A taxa em São Paulo também ficou estável, passando de 14,2% em agosto para 14,1% neste mês. Apenas Recife teve alta na taxa no mês passado, de 19,5% para 19,7% --ou 1%. Em Belo Horizonte e Porto Alegre, as taxas caíram em 4,6% e 2,6% respectivamente, para 10,4% e 11,3%. No Distrito Federal, passou de 15,5% para 15,3%; e em Salvador, de 20%, passou para 19,4%.
O contingente de desempregados nas seis regiões analisadas foi estimado em 2,889 milhões de pessoas no mês passado, 43 mil a menos do que em agosto. Esse número é resultante da criação de 16 mil vagas e da saída de 27 mil pessoas na força de trabalho.
Nesse mesmo comparativo, o nível de ocupação, na média nacional, cresceu 0,1%. O total de ocupados nas seis regiões pesquisadas foi estimado em 17, 161 milhões de pessoas, para uma PEA (População Economicamente Ativa) de 20,050 milhões.
Setores
Na divisão por setores de atividade, o nível de ocupação nas seis regiões metropolitanas subiu na construção civil (34 mil) e em serviços (39 mil), e caiu nas demais categorias --comércio (queda de 30 mil), indústria (queda de 13 mil) e outros setores (queda de 14 mil).
Na comparação com setembro de 2008, a construção civil mostra crescimento expressivo no número de ocupados, com alta de 155 mil. "A construção vem segurando o nível de ocupação nas regiões metropolitanas", afirmou a coordenadora do levantamento pelo Dieese, Patrícia Lino Costa.
De acordo com Patrícia, as obras de infraestrutura e residenciais são as principais influências sobre o aumento. A indústria continua sendo o setor mais afetado pela crise. "A indústria ainda está muito abaixo dos níveis de antes da crise", disse Loloian, ressaltando que os principais problemas estão nos setores exportadores e de bens de capital.
Rendimento
Em agosto, o rendimento médio real dos ocupados no país subiu 1,2%, equivalendo a R$ 1.233. Já o dos assalariados subiu 0,9%, para R$ 1.310.

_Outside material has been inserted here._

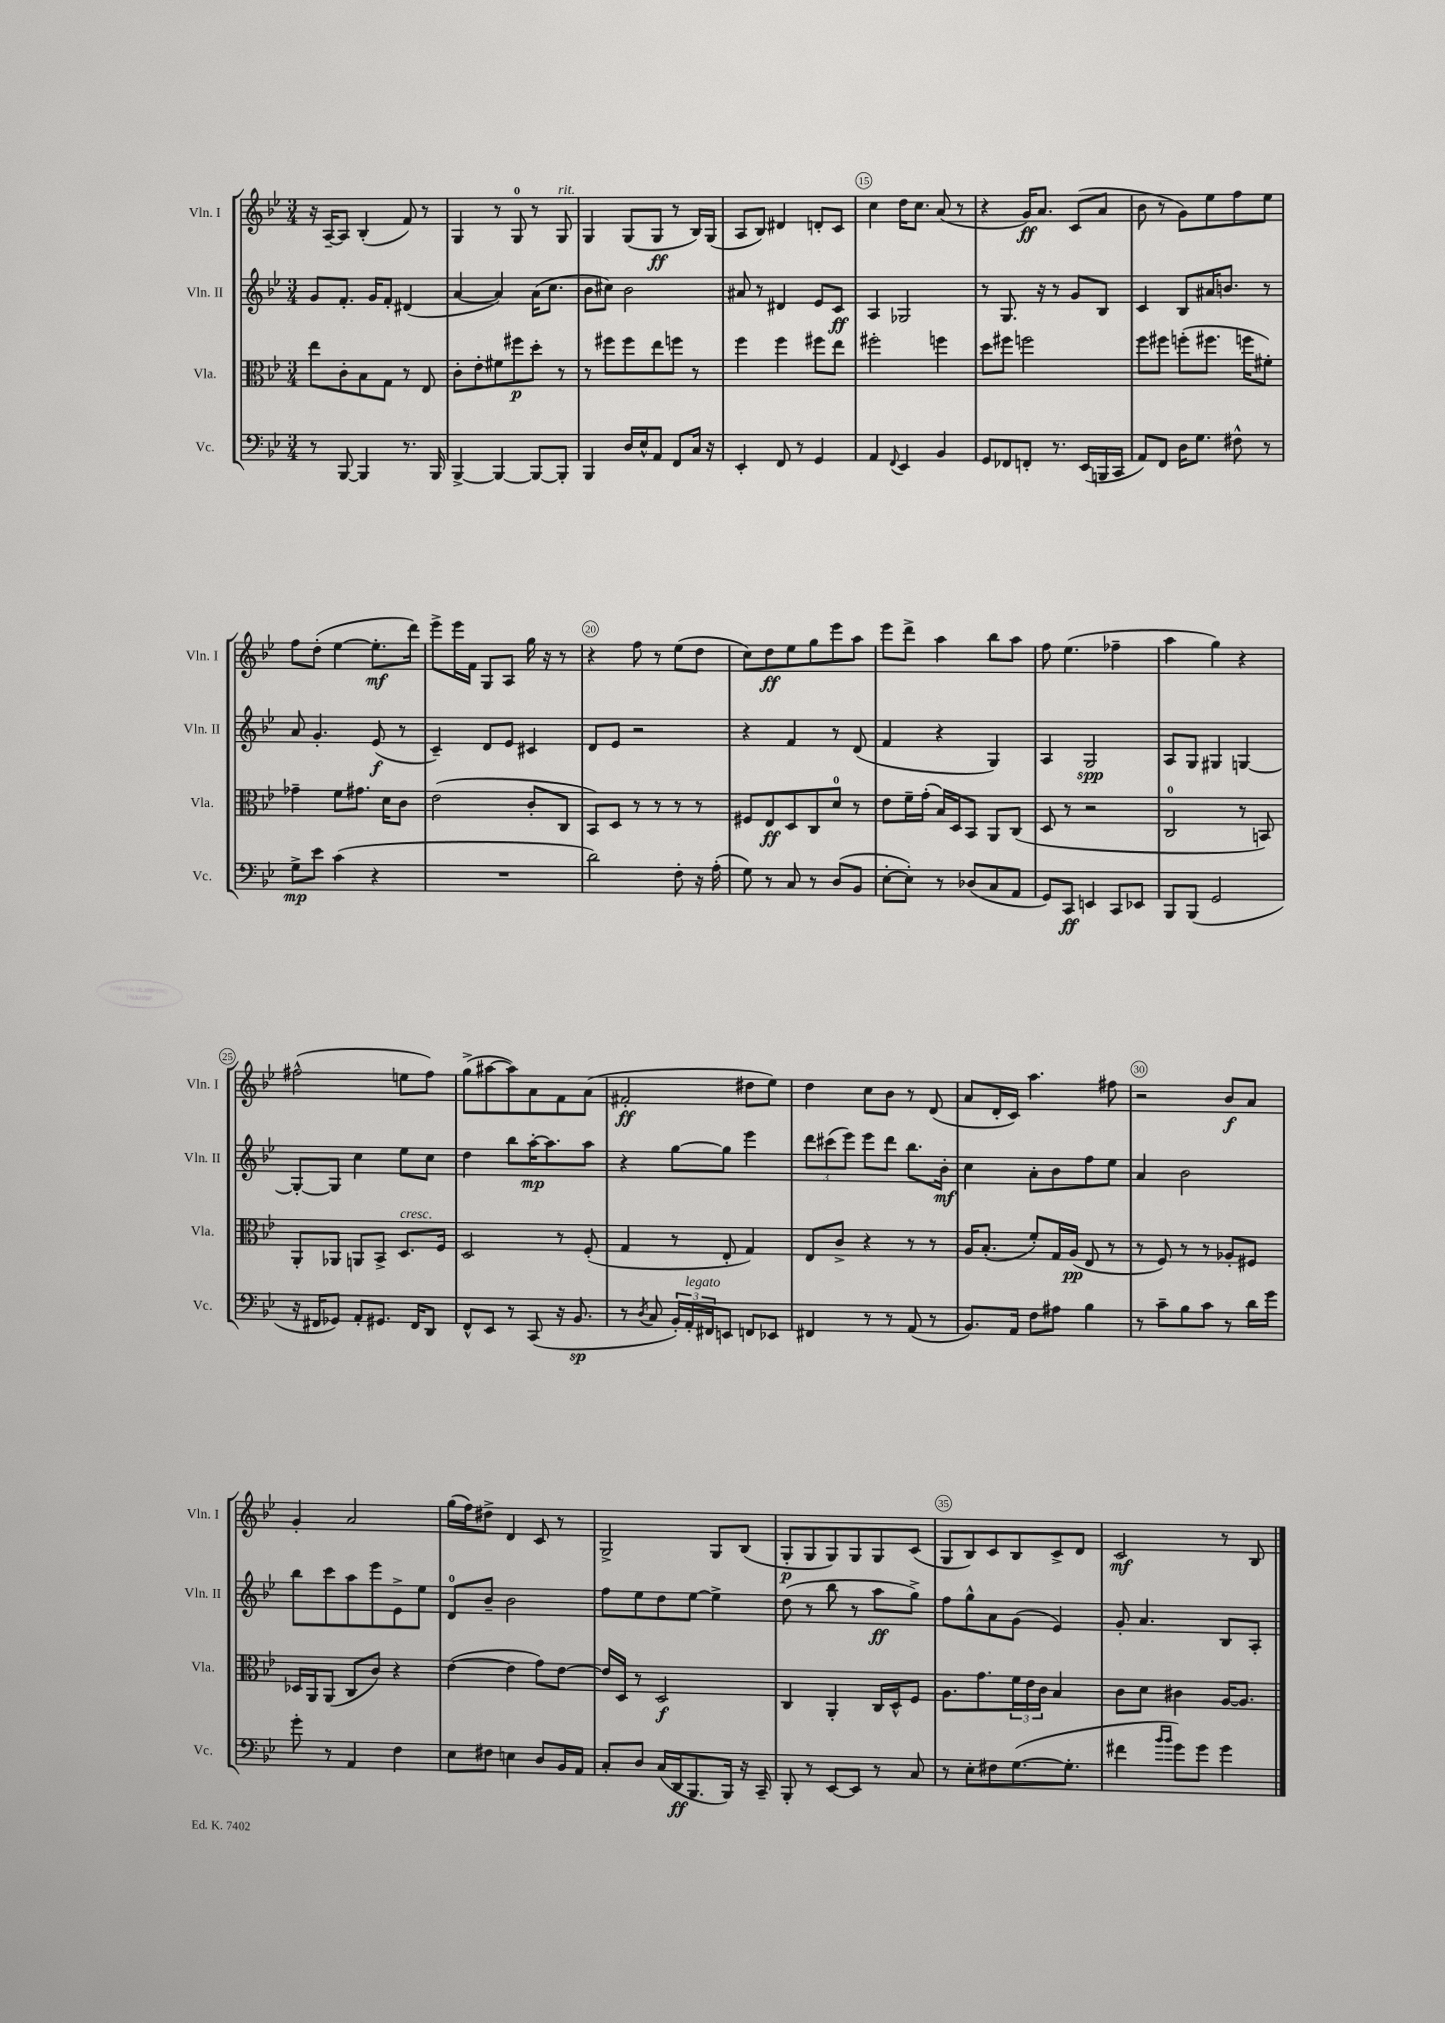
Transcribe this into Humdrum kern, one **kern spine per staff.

O rendimento médio dos ocupados subiu em São Paulo, em 2,3%, para R$ 1.280; em Porto Alegre (0,7%, R$ 1.235) e Salvador (0,6%, para R$ 972). Em Belo Horizonte, o número ficou praticamente estável, com alta de 0,1%, para R$ 1.222.
Em Recife e no Distrito Federal, o rendimento médio caiu, em 2,2% e 0,6%, para R$ 722 e R$ 1.827, respectivamente.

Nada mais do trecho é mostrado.